I don’t know why, but this time it feels so much different going vegan.
I was a vegan from September 2011 – May 2012. I chose to return to vegetarianism May 2012 for many reason that I won’t get into. Two big ones were: not having too much support from my friends and family, and returning to living at home with a meat-eating family so it was easier to be vegetarian.
I must say I am very glad I was not a vegan when I was traveling in Europe, I found it difficult just as a vegetarian. I very much admire those who travel to places with different cultures as a vegan. While I was living in London though, I was surrounded by people who not only understood and supported veganism, but also many people living a vegan lifestyle.

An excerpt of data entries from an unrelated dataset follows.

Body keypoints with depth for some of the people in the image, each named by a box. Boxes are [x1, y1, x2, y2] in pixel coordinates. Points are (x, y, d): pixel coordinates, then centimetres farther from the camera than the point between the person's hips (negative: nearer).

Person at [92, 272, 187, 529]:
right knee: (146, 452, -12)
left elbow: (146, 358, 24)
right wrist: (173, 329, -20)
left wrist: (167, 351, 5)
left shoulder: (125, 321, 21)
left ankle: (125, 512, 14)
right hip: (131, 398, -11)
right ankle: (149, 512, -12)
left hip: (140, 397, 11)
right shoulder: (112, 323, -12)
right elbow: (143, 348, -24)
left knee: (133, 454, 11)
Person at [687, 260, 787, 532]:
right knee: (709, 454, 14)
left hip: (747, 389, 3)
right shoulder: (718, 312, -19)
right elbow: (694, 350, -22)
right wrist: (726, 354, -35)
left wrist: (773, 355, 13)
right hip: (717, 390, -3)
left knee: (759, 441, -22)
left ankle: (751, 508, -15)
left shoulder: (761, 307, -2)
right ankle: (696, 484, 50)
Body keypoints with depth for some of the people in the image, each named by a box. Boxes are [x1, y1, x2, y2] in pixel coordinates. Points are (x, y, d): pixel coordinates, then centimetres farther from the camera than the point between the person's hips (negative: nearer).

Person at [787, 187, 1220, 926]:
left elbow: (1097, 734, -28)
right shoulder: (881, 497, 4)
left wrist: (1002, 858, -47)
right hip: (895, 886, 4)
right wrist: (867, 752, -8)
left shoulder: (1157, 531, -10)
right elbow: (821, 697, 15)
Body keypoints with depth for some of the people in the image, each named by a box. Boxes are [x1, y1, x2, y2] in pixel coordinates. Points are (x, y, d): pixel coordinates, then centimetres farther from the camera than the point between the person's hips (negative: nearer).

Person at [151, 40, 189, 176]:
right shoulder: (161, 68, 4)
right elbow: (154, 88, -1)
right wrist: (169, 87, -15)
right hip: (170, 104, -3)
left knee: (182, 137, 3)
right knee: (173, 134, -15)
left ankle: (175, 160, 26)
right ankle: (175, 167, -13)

Now I am back at university, and kind of sad that I don’t have the massive support I would have had in London. Don’t get me wrong, I do have support here and very much appreciate it, but in London I was surrounded by people with the same interests and passions. I felt so motivated while I was surrounded by those people, that’s when I decided I would return to veganism when I started university again. Now that I’m back and I don’t have people who are so passionate about the same things as me around, I feel so unmotivated to be a vegan. Deep down I know it’s what I want to do, and what I should be doing right now, but being surrounded by people who make off hand comments and who don’t care (or care enough to ask) why I chose to become a vegan (and I mean really ask) and why it means so much to me, makes me wonder if it’s all worth the effort.